See related Health Policy Watch story

Digital Scorecards Provide Citizens with Information on Neglected Tropical Diseases

Year of nutrition

At the summit, AU’s plan to declare 2022 as the “Year of Nutrition” was also finalized.  The plan notes that Covid-19 has greatly exposed the economic vulnerability of African countries, as well as the weaknesses of health and food systems. 

“With the COVID-19 pandemic, much of human capital gains in many economies over the past decade is at risk of being eroded. The price to pay for keeping the virus at bay has been, in many African countries, at the expense of gains made in reducing malnutrition,” the AU stated.

Specifically, it noted that the prevalence of wasting will also increase due to higher risks of acute food insecurity. 

The plan calls for urgent action to recoup and build upon pre-pandemic gains made against undernutrition and malnutrition, including reducing childhood wasting (low weight relative to height) and stunting (low height relative to age).

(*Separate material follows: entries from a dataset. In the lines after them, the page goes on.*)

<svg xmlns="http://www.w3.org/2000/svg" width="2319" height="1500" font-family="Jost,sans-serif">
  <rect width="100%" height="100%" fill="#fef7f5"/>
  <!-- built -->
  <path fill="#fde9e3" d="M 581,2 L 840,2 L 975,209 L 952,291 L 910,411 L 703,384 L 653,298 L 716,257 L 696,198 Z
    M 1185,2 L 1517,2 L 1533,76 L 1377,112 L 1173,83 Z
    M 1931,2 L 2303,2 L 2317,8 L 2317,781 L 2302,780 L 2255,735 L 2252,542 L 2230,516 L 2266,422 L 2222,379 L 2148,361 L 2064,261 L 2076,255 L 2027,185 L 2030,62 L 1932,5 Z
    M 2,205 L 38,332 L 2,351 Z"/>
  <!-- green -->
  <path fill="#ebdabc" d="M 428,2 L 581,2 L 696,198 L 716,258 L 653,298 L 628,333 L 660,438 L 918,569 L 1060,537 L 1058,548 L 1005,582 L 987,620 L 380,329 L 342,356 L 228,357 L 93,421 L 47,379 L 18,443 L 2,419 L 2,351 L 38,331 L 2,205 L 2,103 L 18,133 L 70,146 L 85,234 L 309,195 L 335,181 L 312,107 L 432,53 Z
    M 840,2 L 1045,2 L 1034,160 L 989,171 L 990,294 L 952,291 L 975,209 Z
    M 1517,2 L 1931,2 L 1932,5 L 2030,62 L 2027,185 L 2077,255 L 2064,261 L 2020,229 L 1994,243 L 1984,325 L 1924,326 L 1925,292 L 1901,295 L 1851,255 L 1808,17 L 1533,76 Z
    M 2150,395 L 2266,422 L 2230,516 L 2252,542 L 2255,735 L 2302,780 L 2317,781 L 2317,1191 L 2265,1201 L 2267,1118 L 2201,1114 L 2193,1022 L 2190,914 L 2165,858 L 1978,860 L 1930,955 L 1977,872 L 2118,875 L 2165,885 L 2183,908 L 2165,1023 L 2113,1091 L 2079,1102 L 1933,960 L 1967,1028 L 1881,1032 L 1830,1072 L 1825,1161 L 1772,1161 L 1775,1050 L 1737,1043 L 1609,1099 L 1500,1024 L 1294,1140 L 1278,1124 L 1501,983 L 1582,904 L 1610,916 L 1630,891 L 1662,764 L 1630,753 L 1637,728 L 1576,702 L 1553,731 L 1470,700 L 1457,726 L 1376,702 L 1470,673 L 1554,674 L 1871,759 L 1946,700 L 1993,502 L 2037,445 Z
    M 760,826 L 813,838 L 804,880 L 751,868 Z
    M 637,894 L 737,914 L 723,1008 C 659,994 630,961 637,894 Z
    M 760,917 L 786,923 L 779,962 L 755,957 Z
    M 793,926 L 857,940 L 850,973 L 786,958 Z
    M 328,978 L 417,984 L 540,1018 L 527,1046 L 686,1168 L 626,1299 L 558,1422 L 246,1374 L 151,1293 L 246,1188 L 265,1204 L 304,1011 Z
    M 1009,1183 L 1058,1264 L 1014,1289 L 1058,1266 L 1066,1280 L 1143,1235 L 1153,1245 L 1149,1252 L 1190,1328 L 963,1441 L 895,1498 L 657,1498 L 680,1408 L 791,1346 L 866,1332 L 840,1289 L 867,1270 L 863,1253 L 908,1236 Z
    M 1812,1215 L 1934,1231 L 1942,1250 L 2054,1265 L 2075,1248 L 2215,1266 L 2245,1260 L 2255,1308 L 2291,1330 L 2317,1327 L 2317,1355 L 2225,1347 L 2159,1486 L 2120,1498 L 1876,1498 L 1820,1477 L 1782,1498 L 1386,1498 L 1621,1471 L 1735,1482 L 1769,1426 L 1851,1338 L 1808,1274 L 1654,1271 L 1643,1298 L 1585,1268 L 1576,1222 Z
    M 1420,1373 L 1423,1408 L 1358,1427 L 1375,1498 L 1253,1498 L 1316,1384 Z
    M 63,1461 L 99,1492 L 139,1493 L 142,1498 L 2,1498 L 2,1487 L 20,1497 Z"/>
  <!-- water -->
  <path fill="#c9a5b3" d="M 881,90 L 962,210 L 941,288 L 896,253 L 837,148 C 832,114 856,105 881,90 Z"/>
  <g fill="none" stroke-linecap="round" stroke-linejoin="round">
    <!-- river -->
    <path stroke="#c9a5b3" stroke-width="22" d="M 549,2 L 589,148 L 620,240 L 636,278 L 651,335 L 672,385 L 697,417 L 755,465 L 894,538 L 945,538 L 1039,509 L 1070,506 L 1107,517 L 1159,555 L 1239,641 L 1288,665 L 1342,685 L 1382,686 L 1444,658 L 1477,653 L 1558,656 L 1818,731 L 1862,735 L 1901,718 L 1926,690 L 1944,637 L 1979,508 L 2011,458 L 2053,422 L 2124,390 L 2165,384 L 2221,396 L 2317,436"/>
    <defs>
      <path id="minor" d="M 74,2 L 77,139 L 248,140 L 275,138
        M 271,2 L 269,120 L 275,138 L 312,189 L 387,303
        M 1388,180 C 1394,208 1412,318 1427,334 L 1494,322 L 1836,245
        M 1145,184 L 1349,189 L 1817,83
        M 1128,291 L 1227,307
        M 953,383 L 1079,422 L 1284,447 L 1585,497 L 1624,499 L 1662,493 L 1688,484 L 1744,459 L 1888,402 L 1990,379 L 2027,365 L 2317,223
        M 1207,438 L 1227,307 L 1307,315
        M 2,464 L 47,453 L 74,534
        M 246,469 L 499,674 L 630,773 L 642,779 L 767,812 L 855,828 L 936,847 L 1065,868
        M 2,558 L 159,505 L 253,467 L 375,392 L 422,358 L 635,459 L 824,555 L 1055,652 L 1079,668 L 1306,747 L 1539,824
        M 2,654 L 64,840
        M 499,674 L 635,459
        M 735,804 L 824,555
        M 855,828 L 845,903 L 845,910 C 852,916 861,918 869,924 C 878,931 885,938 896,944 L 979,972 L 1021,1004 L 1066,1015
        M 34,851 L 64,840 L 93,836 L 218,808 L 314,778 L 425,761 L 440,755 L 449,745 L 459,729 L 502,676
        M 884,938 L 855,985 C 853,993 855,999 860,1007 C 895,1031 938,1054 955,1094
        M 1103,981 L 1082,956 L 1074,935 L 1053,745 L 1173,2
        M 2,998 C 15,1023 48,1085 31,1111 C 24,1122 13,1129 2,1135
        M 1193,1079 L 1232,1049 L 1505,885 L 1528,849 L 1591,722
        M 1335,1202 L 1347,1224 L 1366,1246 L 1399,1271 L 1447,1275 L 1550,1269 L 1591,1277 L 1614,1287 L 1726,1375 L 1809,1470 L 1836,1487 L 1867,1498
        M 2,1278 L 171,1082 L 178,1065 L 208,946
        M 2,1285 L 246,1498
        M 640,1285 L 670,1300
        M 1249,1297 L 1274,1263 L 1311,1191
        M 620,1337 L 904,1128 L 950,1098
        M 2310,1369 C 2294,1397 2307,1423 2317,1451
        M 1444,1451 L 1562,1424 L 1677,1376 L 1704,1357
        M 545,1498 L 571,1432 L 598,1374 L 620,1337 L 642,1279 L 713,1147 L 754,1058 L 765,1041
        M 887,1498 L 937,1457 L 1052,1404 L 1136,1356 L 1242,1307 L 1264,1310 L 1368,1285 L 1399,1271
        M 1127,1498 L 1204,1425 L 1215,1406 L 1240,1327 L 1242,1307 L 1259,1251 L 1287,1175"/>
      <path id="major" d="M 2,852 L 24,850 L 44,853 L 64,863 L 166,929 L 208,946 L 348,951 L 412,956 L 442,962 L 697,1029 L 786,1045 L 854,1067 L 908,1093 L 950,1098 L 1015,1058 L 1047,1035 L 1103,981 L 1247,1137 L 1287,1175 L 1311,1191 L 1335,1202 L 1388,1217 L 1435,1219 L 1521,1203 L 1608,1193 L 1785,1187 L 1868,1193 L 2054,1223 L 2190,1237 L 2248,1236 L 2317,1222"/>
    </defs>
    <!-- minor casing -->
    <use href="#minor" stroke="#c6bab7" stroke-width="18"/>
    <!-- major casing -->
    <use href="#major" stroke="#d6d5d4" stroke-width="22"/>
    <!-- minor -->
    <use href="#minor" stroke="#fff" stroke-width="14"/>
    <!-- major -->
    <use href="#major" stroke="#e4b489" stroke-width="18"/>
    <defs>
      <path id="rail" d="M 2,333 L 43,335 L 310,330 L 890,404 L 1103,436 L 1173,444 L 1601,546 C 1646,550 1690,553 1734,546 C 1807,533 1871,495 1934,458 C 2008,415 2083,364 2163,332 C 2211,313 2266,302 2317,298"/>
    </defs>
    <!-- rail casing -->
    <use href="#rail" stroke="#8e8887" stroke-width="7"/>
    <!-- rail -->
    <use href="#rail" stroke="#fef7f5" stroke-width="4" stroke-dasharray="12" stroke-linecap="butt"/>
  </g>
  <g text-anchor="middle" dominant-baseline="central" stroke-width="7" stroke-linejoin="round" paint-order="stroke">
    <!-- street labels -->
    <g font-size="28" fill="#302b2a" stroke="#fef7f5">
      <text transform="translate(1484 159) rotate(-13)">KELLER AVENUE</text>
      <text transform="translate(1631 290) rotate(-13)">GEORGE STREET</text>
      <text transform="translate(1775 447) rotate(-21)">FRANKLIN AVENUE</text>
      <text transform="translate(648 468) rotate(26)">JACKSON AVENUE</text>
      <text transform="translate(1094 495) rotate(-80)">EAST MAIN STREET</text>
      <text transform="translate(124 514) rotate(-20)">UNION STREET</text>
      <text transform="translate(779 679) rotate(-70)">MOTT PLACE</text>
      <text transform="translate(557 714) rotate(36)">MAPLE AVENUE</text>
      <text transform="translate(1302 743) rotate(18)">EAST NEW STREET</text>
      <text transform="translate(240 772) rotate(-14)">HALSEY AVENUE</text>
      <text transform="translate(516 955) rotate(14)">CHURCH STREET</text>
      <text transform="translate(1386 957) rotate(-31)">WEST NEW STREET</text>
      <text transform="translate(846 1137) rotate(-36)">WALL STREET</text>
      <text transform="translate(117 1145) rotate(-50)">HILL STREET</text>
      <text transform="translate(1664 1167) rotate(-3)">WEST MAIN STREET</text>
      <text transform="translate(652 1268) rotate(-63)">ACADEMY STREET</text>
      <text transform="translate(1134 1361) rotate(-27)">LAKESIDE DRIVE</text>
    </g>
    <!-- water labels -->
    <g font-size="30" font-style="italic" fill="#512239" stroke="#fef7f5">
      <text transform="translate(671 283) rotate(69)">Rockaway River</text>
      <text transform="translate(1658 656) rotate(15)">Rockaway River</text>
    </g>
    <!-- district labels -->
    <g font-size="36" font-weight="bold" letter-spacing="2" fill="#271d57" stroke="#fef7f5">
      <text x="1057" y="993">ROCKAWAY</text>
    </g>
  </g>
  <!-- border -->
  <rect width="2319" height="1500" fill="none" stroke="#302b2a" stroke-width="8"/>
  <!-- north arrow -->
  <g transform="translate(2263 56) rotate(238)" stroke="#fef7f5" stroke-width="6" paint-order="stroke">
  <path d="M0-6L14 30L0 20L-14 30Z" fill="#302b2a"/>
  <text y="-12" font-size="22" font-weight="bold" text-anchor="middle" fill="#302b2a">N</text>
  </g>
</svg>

Stunting, a powerful indicator of undernutrition, still affects some 150.8 milllion children under the age of five, including 58.7 million African children.  Currently only seven AU member states out of 55 have stunting rates below 19%, while only 15 member states have child wasting prevalence below 5%. SDG Goal 2 – Zero Hunger – calls for reducing the prevalence of stunting by 40% by 2025, in comparison to 2012 levels. 

“Investing in human capital is now more important than ever through designing the needed interventions especially targeting the most vulnerable,” the plan asserts.